Kazakhstan has already begun implementing a modernization program in its animal feed industry, one which will include work on several fronts. According to Isayeva, these measures will almost double feed production over the next few years to exceed 2 million metric tons.

“To ensure the quantum growth of livestock production and support its effective forms, it is necessary to increase the volume of domestic feed production up to 2 million tons per year,” states Isayeva. “The capacities already available in the country may provide such growth, but many plants require modernization.”

In addition, according to the government’s existing plans to 2020, the country aims to build at least six feed mills and 48 lines for feed production, with a total capacity of about 600,000 to 700,000 metric tons. The total cost of these projects will be around US$2.5 billion, and it is expected that most of these funds will be allocated by private investors. 

Also, the representatives of the agricultural ministry say that the country’s feed industry will benefit from the production of several alternative ingredients domestically. In particular, the country’s meat processors are set to supply about 4,000 metric tons per year of meat-and-bone meal to the country’s market of feed ingredients. 

It is expected that the processing of food waste – such as sugar beet pulp, filter cake, bards and some other production — will secure the supply of an additional 1 million metric tons of feed units. 

Eyeing premix production

The program also aims to improve the country’s self sufficiency in premixes and protein-and-vitamin mineral supplements (PVMS).

Kazakhstan did not produce them at all between 1996 and 2008. However, in 2010, the production of PVMS in the country amounted to 22,000 metric tons; in 2011, it rose to 28,000 tons. In 2013, production volumes reached 39,000 tons. By 2020, it is expected to almost double and reach 70,000 tons per year, according to the official statistics and plans of the agricultural ministry. 

The same situation is observed with premixes, of which production in 2011 amounted to 12,200 metric tons and jumped to 19,000 tons in 2013. Today, the country is only about 30 percent self-sufficient in premixes and PVMS; it is planned that by 2020, this figure will rise to 55 percent.

However, at the same time, experts remind that the industry still observes a number of problems related with the deficit of other raw materials on the domestic market, in particular soybeans (see sidebar).

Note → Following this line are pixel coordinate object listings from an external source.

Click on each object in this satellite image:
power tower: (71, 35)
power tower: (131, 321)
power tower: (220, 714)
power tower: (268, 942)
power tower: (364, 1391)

“The Ministry of Agriculture of the Republic and the country’s scientific organizations need to take steps to find alternative local sources of protein with the link of different cropping patterns, selection of varieties of cereals, legumes and oilseeds for the needs of the feed and livestock industries,” says Alimkulov.

The years ahead

In general, experts believe that the prospects of the country’s feed industry are bright. However, in coming years, they will largely depend on state support and a good investment climate in the country. 

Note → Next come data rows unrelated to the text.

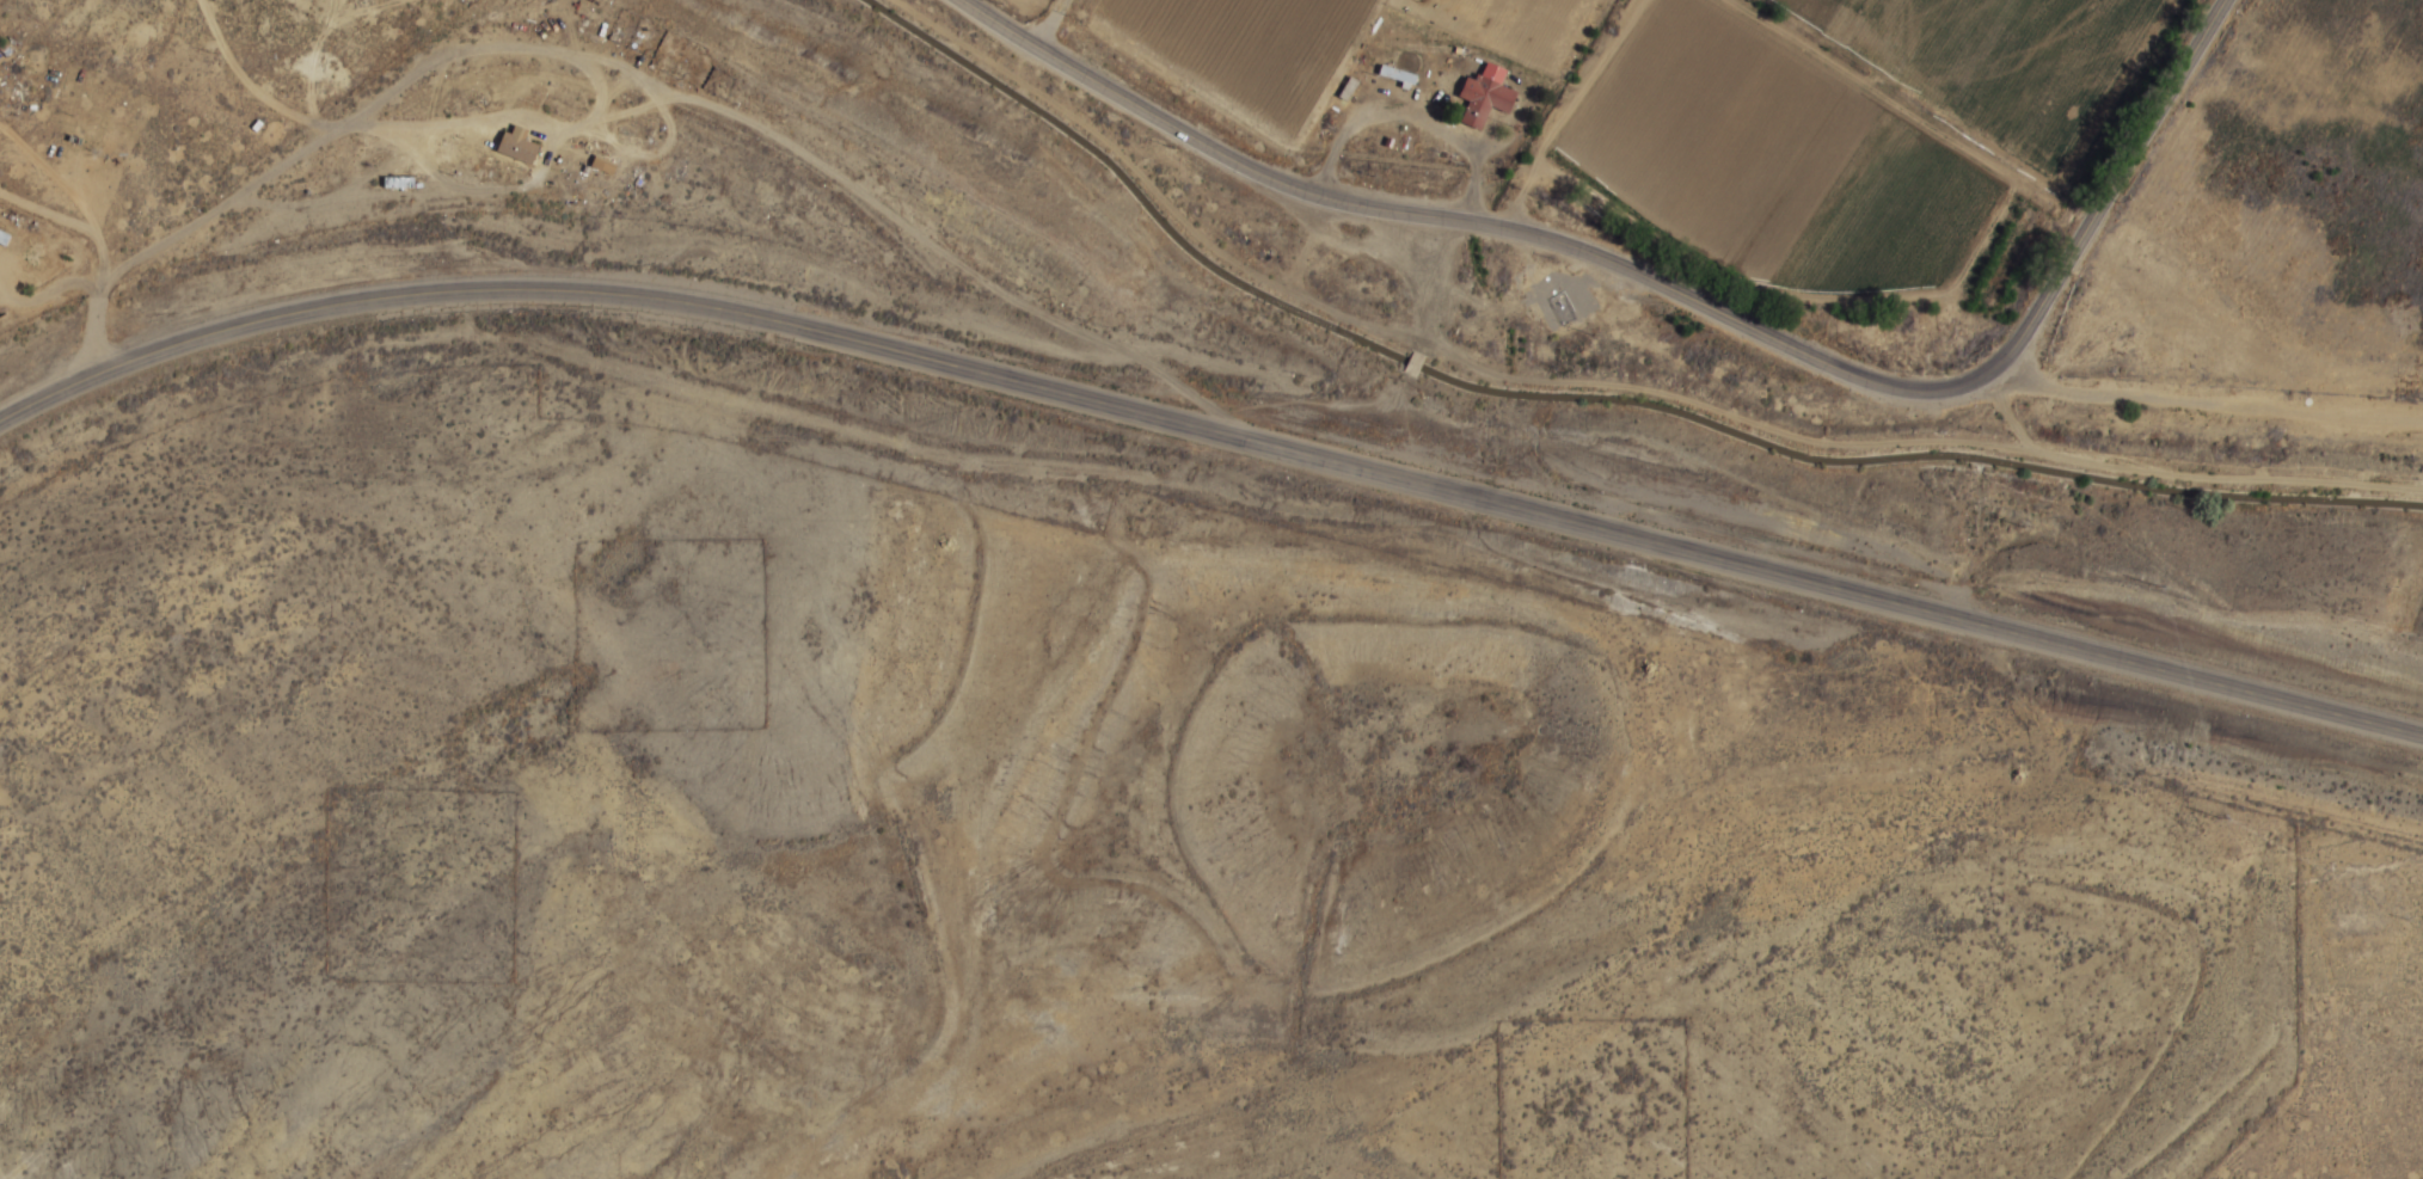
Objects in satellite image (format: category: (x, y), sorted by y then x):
road: (1047, 23)
building: (1396, 74)
building: (1347, 88)
building: (1486, 95)
building: (75, 130)
building: (518, 148)
building: (399, 182)
road: (235, 191)
road: (1677, 289)
building: (1563, 308)
road: (2205, 397)
road: (1211, 438)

At the same time, there are some concerns that, in the near future, the country may face economic problems as the country funds most of its budget from the sale of oil. Kazakhstan’s economy is largely dependent on oil prices on the world market, which have significantly dropped in recent years.

The country’s officials did not admit that this fact may force the government to cut the support of agricultural industry and hamper the development prospects of the feed industry.